Torrez met last week with the All Pueblo Council of Governors to discuss the state’s response to the ruling, and will also consult the Navajo Nation and the state’s two Apache nations, he said. On Tuesday, the council publicly welcomed Torrez’s attempted takeover of the case.

“The Attorney General has committed to collaborating with tribal educators and education specialists in crafting a solution-focused framework, encompassing the plaintiff’s perspective, along with the necessary resources that will hopefully bring an end to the litigation,” the All Pueblo Council of Governors said in a press release.

The state’s 23 federally recognized tribes have released a Tribal Remedy Framework for reforming the state’s education system to comply with the ruling, but proponents like Regis Pecos, co-director of the Leadership Institute at the Santa Fe Indian School and former governor of Cochiti Pueblo, have voiced discontent with the state’s slow response.

Singleton’s scathing Yazzie-Martinez ruling was a watershed moment in the history of public education in New Mexico.

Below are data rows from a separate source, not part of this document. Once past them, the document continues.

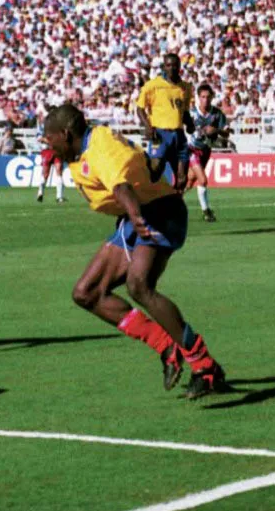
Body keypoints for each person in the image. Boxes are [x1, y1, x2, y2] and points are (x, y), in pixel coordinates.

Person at [42, 104, 228, 400]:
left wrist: (137, 218)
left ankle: (205, 367)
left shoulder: (99, 145)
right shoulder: (87, 149)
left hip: (159, 212)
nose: (46, 145)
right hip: (136, 216)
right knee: (87, 293)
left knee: (139, 286)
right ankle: (166, 347)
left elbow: (121, 186)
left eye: (48, 139)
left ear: (65, 134)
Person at [136, 53, 195, 189]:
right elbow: (140, 108)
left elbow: (184, 111)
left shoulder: (185, 87)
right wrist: (147, 126)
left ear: (180, 67)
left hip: (179, 135)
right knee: (155, 171)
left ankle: (171, 206)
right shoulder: (153, 85)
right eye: (168, 65)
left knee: (182, 179)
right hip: (160, 134)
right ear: (164, 67)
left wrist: (190, 124)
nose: (172, 68)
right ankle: (143, 194)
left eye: (175, 65)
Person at [187, 83, 229, 222]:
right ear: (198, 98)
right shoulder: (192, 113)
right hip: (192, 149)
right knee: (203, 180)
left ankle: (171, 204)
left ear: (212, 98)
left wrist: (216, 130)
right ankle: (206, 211)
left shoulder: (217, 114)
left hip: (206, 151)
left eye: (208, 97)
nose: (205, 100)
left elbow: (227, 133)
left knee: (189, 182)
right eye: (203, 97)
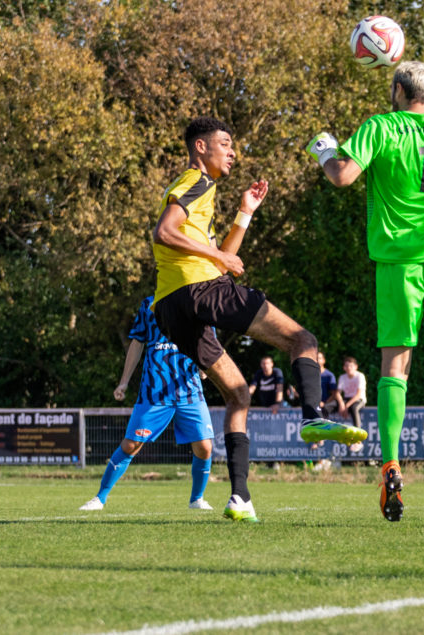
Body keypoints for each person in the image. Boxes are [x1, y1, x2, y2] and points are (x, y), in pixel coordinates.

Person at [152, 116, 367, 523]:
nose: (233, 152)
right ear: (201, 147)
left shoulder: (202, 194)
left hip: (170, 307)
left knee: (238, 395)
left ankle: (240, 498)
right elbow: (165, 233)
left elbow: (222, 257)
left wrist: (245, 213)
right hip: (198, 290)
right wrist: (218, 257)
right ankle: (312, 418)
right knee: (303, 340)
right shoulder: (195, 182)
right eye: (226, 144)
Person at [306, 61, 424, 522]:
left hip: (397, 263)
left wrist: (325, 149)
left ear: (400, 91)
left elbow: (342, 176)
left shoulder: (380, 128)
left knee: (395, 364)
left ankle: (389, 463)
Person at [80, 295, 216, 512]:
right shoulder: (150, 304)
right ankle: (99, 498)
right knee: (131, 445)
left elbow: (207, 341)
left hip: (189, 390)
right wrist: (124, 382)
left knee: (205, 447)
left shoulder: (197, 301)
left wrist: (205, 367)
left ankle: (197, 499)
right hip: (154, 391)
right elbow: (137, 342)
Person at [336, 356, 367, 454]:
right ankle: (321, 437)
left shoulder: (360, 376)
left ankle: (358, 440)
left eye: (351, 366)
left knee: (354, 409)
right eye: (347, 366)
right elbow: (337, 393)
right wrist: (341, 404)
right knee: (329, 407)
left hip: (359, 399)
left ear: (356, 367)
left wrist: (347, 406)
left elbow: (358, 394)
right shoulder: (342, 377)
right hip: (346, 399)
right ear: (344, 368)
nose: (349, 368)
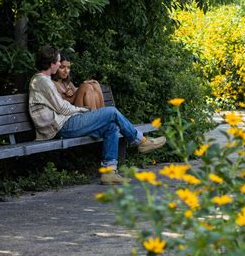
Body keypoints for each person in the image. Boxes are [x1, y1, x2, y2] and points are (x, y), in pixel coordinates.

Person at [28, 46, 166, 186]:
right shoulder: (42, 81)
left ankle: (109, 173)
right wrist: (83, 110)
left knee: (111, 127)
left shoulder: (43, 80)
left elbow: (61, 107)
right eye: (58, 62)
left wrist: (82, 110)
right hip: (60, 126)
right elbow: (62, 107)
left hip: (63, 123)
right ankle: (140, 141)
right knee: (111, 112)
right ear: (51, 63)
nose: (59, 65)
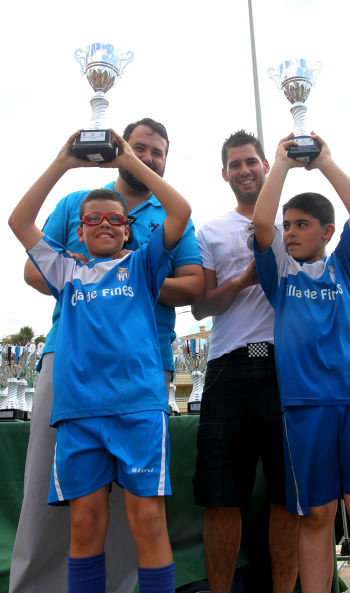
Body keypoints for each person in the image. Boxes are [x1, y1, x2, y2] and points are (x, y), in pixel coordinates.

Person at [9, 118, 204, 593]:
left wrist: (129, 161)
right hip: (78, 414)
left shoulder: (143, 264)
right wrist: (64, 162)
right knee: (84, 529)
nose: (103, 225)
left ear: (128, 229)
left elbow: (179, 208)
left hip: (138, 410)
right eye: (93, 219)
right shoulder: (66, 269)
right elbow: (18, 221)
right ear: (79, 228)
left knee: (148, 524)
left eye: (115, 219)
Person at [252, 132, 350, 593]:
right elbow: (261, 227)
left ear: (326, 233)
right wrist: (281, 164)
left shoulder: (345, 268)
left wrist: (326, 162)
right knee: (317, 514)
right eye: (287, 224)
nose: (289, 232)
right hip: (306, 407)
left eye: (300, 225)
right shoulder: (280, 273)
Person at [191, 130, 299, 593]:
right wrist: (243, 280)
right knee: (222, 497)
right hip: (228, 369)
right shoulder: (210, 231)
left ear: (265, 166)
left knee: (287, 496)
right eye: (235, 164)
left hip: (285, 367)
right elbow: (200, 306)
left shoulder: (292, 223)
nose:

Citing the state’s low reading and math proficiency rates and abysmal graduation rate – at 70%, then the lowest in the country – Singleton ruled that the state’s public education system had violated students’ constitutional right to an adequate education that prepares them for college or a career. 

She found that PED had failed to ensure that all students receive the services they need to succeed, including quality pre-kindergarten, language, and culture coursework, social services, small class sizes and adequate funding to retain and train teachers. 

“We have not had a conversation with the Attorney General at this point and we welcome one so that we can share with him all the work the Department has been doing in service of our Martinez-Yazzie student groups,” PED Secretary Arsenio Romero said in an email Tuesday. 


This story has been updated to include a statement from Lujan Grisham spokesperson Caroline Sweeney received after New Mexico In Depth published the story.